Monday, December 14, 2009

What is Bokeh?

Have you ever heard the word "bokeh"? I've heard it and read it lots of time but haven't got the idea of what really is until some time ago. I was so silly that I thought it was some kind of Korean or Japanese food=p But then I was so curious and find the actual meaning of it. It turns out that it has to do with photography...Wow..what a really wrong thought I had earlier. Food and Photography? Doesn't really related ha ha ha.But at least I was close enough that the origin of the word is from Japanese language.

I always love to see those photo with blurry background and such. And now I know that it is called bokeh. Here are some of the examples and here's what Wikipedia describes Bokeh:

In photography, bokeh is the blur,or the aesthetic quality of the blur, in out-of-focus areas of an image, or "the way the lens renders out-of-focus points of light." Differences in lens aberrations and aperture shape cause some lens designs to blur the image in a way that is pleasing to the eye, while others produce blurring that is unpleasant or distracting— "good" or "bad" bokeh, respectively.

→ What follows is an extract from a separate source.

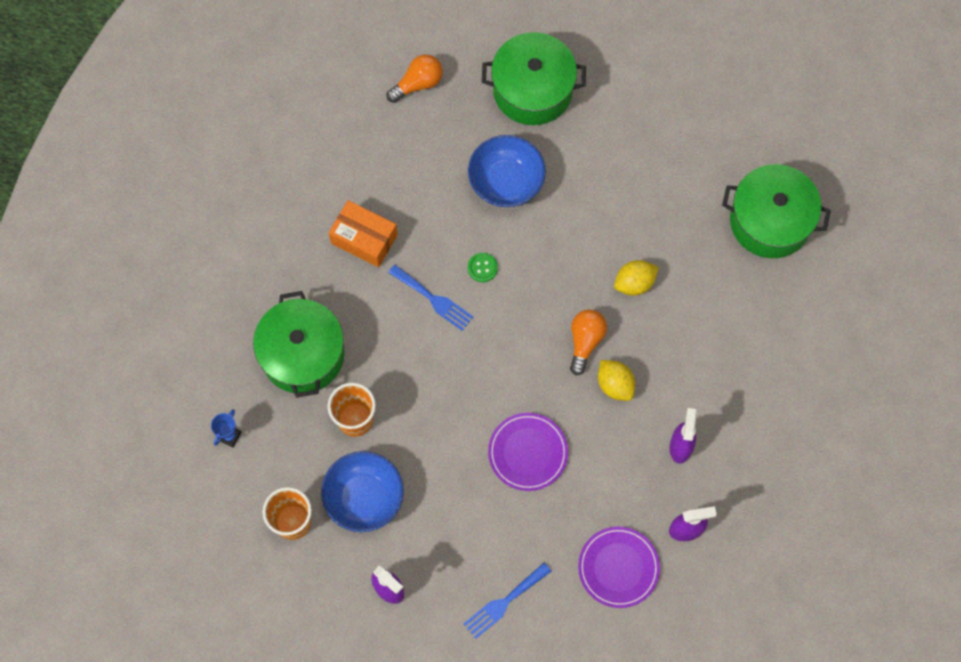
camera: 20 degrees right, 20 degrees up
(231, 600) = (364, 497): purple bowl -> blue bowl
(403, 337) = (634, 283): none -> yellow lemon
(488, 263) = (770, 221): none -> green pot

Bokeh occurs for parts of the scene that lie outside the depth of field. Photographers sometimes deliberately use a shallow focus technique to create images with prominent out-of-focus regions.

Bokeh is often most visible around small background highlights, such as specular reflections and light sources, which is why it often associated with such areas.However, bokeh is not limited to highlights, as blur occurs in all out-of-focus regions of the image.

The term comes from the Japanese word boke, which means "blur" or "haze", or boke-aji, the "blur quality". The Japanese term boke is also used in the sense of a mental haze or senility.